Introduction
When developers first write EF Core code, the immediate goal is just to "Make it work." The application runs smoothly on a local machine with small amounts of data, the API is fast, and there are no errors. This creates a false sense of security.
However, once that same code is deployed to a production environment with thousands of records, performance problems suddenly appear. APIs become slow, memory usage increases, and the database load spikes, leading to user complaints. The confusing part is that there isn't a technical error in the code itself.
Small datasets hide these inefficiencies; a query that's fine with 20 records becomes expensive with thousands. This article series addresses common, seemingly innocent EF Core patterns that cause these real-world production issues. The explanations are simple, practical, and require no deep SQL knowledge, helping developers build safer, more efficient habits right away.
Lets explore this in this 3 part series. In this part 1 lets focus on Query Execution Mistakes.

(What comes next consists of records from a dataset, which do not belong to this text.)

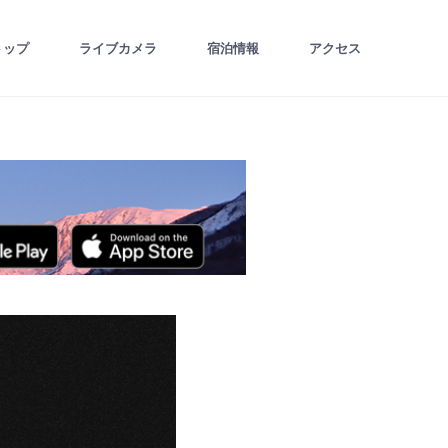
トップ
ライブカメラ
宿泊情報
アクセス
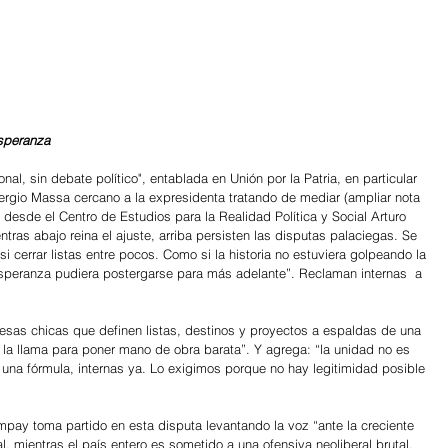
esperanza
nal, sin debate político", entablada en Unión por la Patria, en particular 
 Sergio Massa cercano a la expresidenta tratando de mediar (ampliar nota 
, desde el Centro de Estudios para la Realidad Política y Social Arturo 
ras abajo reina el ajuste, arriba persisten las disputas palaciegas. Se 
i cerrar listas entre pocos. Como si la historia no estuviera golpeando la 
esperanza pudiera postergarse para más adelante”. Reclaman internas  a 
esas chicas que definen listas, destinos y proyectos a espaldas de una 
 la llama para poner mano de obra barata”. Y agrega: “la unidad no es 
 una fórmula, internas ya. Lo exigimos porque no hay legitimidad posible 
pay toma partido en esta disputa levantando la voz “ante la creciente 
al, mientras el país entero es sometido a una ofensiva neoliberal brutal, 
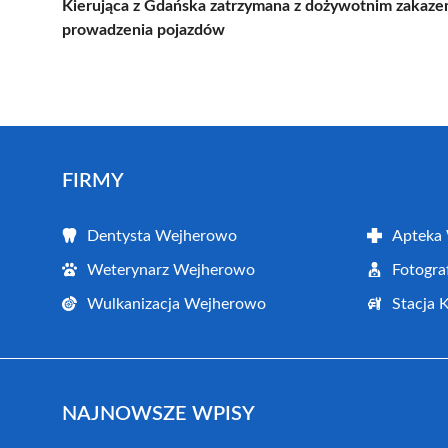
Kierująca z Gdańska zatrzymana z dożywotnim zakaz
prowadzenia pojazdów
FIRMY
Dentysta Wejherowo
Apteka
Weterynarz Wejherowo
Fotogr
Wulkanizacja Wejherowo
Stacja 
NAJNOWSZE WPISY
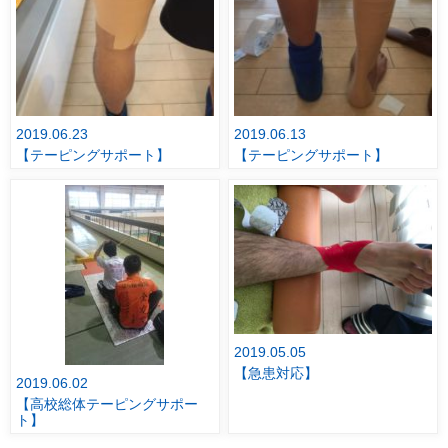
2019.06.23
2019.06.13
【テーピングサポート】
【テーピングサポート】
2019.05.05
【急患対応】
2019.06.02
【高校総体テーピングサポー
ト】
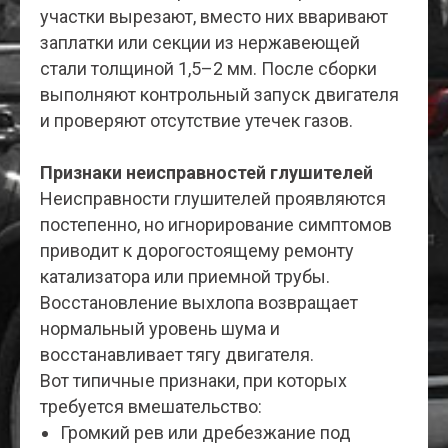
участки вырезают, вместо них вваривают
заплатки или секции из нержавеющей
стали толщиной 1,5–2 мм. После сборки
выполняют контрольный запуск двигателя
и проверяют отсутствие утечек газов.
Признаки неисправностей глушителей
Неисправности глушителей проявляются
постепенно, но игнорирование симптомов
приводит к дорогостоящему ремонту
катализатора или приемной трубы.
Восстановление выхлопа возвращает
нормальный уровень шума и
восстанавливает тягу двигателя.
Вот типичные признаки, при которых
требуется вмешательство:
Громкий рев или дребезжание под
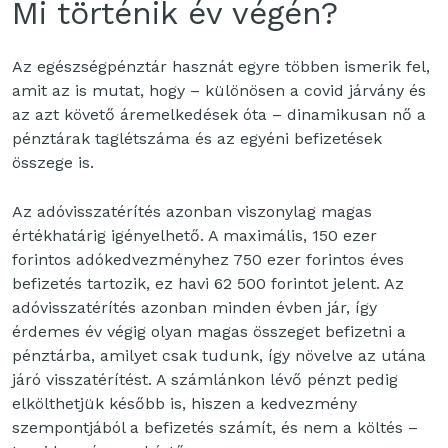
Mi történik év végén?
Az egészségpénztár hasznát egyre többen ismerik fel,
amit az is mutat, hogy – különösen a covid járvány és
az azt követő áremelkedések óta – dinamikusan nő a
pénztárak taglétszáma és az egyéni befizetések
összege is.
Az adóvisszatérítés azonban viszonylag magas
értékhatárig igényelhető. A maximális, 150 ezer
forintos adókedvezményhez 750 ezer forintos éves
befizetés tartozik, ez havi 62 500 forintot jelent. Az
adóvisszatérítés azonban minden évben jár, így
érdemes év végig olyan magas összeget befizetni a
pénztárba, amilyet csak tudunk, így növelve az utána
járó visszatérítést. A számlánkon lévő pénzt pedig
elkölthetjük később is, hiszen a kedvezmény
szempontjából a befizetés számít, és nem a költés –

When we write EF Core queries, everything often looks fine on a local database with limited data.But once the same code hits production, performance suddenly drops.In this article, we’ll look at three common query execution mistakes that silently hurt performance—and how to fix them the right way.
Query Execution Mistakes
1. Using Count() After ToList() – The Double Query Trap
When you need to retrieve both data and a total record count, it is easy to write code that seems logical but performs poorly. A common mistake is calling ToListAsync() to pull all records into your application's memory first, and then using the .Count property on that list. While this works on a small scale, you are essentially forcing your application to do heavy lifting that the database is already optimized for. You didn't actually need every single row of data just to get a simple number; you only needed the count itself.
The innocent code:
var orders = await _context.Orders.ToListAsync();
var count = orders.Count;
In reality, this approach creates a "Double Query Trap" where the database does far more work than required. By loading the entire table into memory, you consume excessive RAM and slow down your API. The correct fix is to use CountAsync() directly on the database query. This ensures that the database only sends back a single integer—the count—rather than thousands of rows of data.
The correct fix:
var count = await _context.Orders.CountAsync();
The "reality check" here is simple: if you only wanted a number, don't force your application to download the entire table just to find it
2. Sorting After Fetching – Database vs Memory Fight
It is common for sorting to work perfectly fine during local development, only to cause significant slowdowns once the application hits production. This usually happens when you fetch an entire list of data from the database before applying a sort order. By callingToListAsync() first, you are forcing the database to return raw, unsorted data, which your application then has to organize in its own memory. This process is inefficient because it completely ignores database indexes that are specifically designed for high-speed sorting.
The code:
var users = await _context.Users.ToListAsync();
var sorted = users.OrderBy(u => u.Name);
The primary issue here is that sorting happens in the application memory rather than at the database level. While your laptop might handle a few dozen records easily, a production server struggling with thousands of rows will quickly become bogged down. Databases are built to sort massive amounts of information in milliseconds using optimized structures. When you sort in code, you lose that speed and waste your server's CPU and RAM.
Fix:
var users = await _context.Users
.OrderBy(u => u.Name)
.ToListAsync();
The lesson to remember is that the database is almost always faster at organizing data than your application is. By moving the OrderBy call before the ToListAsync, you allow the database to do the heavy lifting. As the saying goes: "The database could sort in milliseconds; you forced your app to do it instead."
3. Filtering After ToList() – The Fake Optimization
A common mistake occurs when developers decide to "fetch everything now and filter in the code later." While this might seem flexible during development, production environments will quickly push back against this approach. By calling
ToListAsync() before applying a filter, you are instructing the database to package up every single row in the table and send it over the network to your application. This bypasses the database’s most powerful feature: the ability to quickly find specific records using indexes.
The code:
var orders = await _context.Orders.ToListAsync();
var recent = orders.Where(o => o.Date >= DateTime.Today);
When this code runs, the entire table is loaded into your application's memory, and the filtering happens in the C# code instead of the SQL engine. This is essentially the opposite of optimization; you are wasting network bandwidth, consuming massive amounts of RAM, and forcing your app to do work that the database could have done much faster. In a production setting with millions of rows, this can lead to "Out of Memory" errors or extremely long wait times for users.
The fix:
var recent = await _context.Orders
.Where(o => o.Date >= DateTime.Today)
.ToListAsync();
The correct approach is to place the Where clause before the execution command. This ensures that the filtering happens at the source, so only the relevant records ever leave the database. As the "truth bomb" of performance tuning states: "Filtering after fetching is not optimization. It’s wasted work."
Conclusion
In this article, we have seen how common performance bottlenecks in EF Core often stem from the single root cause of executing queries too early, typically through premature use of ToListAsync(). Once this method is called, the database finishes its work and loads data into memory, eliminating the ability to utilize database indexes for efficient filtering or sorting. To optimize performance, it is crucial to keep logic within the IQueryable stage to ensure the database handles data operations efficiently.